### Exercise requirements
Output the data below exactly, without images.

### Data excerpt
┏━━
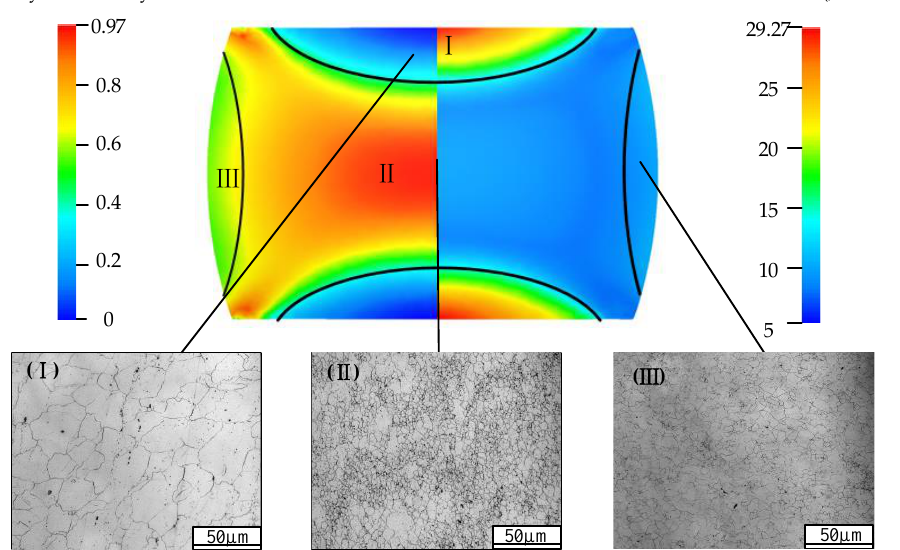
Figure 13. Comparison between simulation results and compression experiment at 1050 °C and 0.1 s −1 : ( I ) difficult deformation region; ( II ) large deformation region; ( III ) small deformation region.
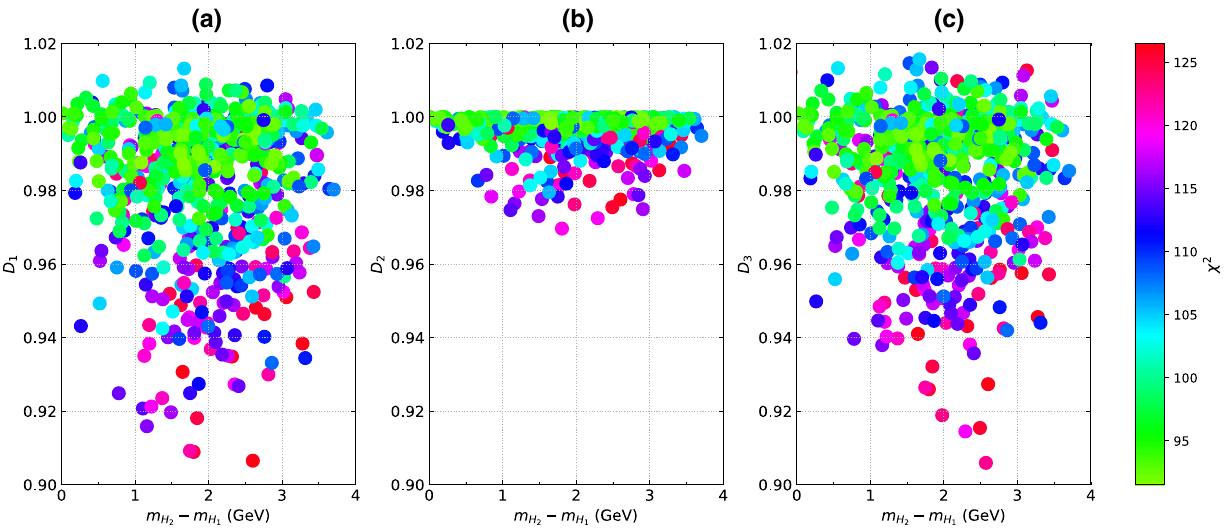
− m H 1 . The color-bar in all the panels corresponds 2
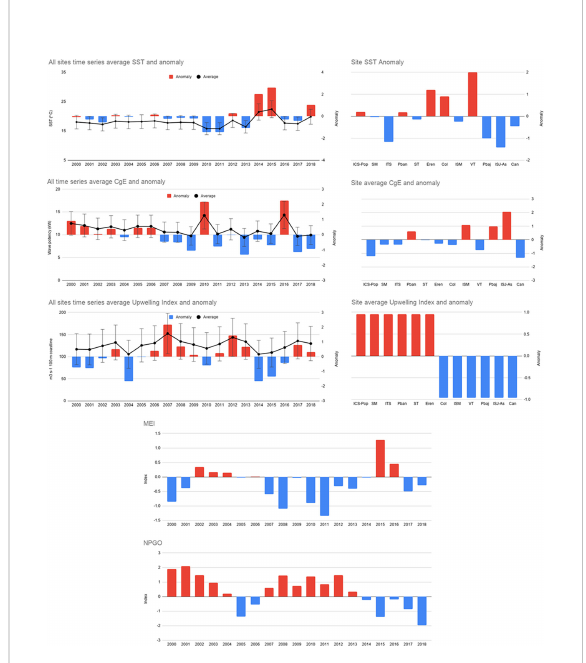
FIGURE 5 Local (Average SST, CgE), regional (Upwelling index), and oceanic (MEI, NPGO) variables values and anomalies from 2000 to 2018 and 19-year site anomaly.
┗━━
### Result of this task
Figure 13. Comparison between simulation results and compression experiment at 1050 °C and 0.1 s −1 : ( I ) difficult deformation region; ( II ) large deformation region; ( III ) small deformation region.
− m H 1 . The color-bar in all the panels corresponds 2
FIGURE 5 Local (Average SST, CgE), regional (Upwelling index), and oceanic (MEI, NPGO) variables values and anomalies from 2000 to 2018 and 19-year site anomaly.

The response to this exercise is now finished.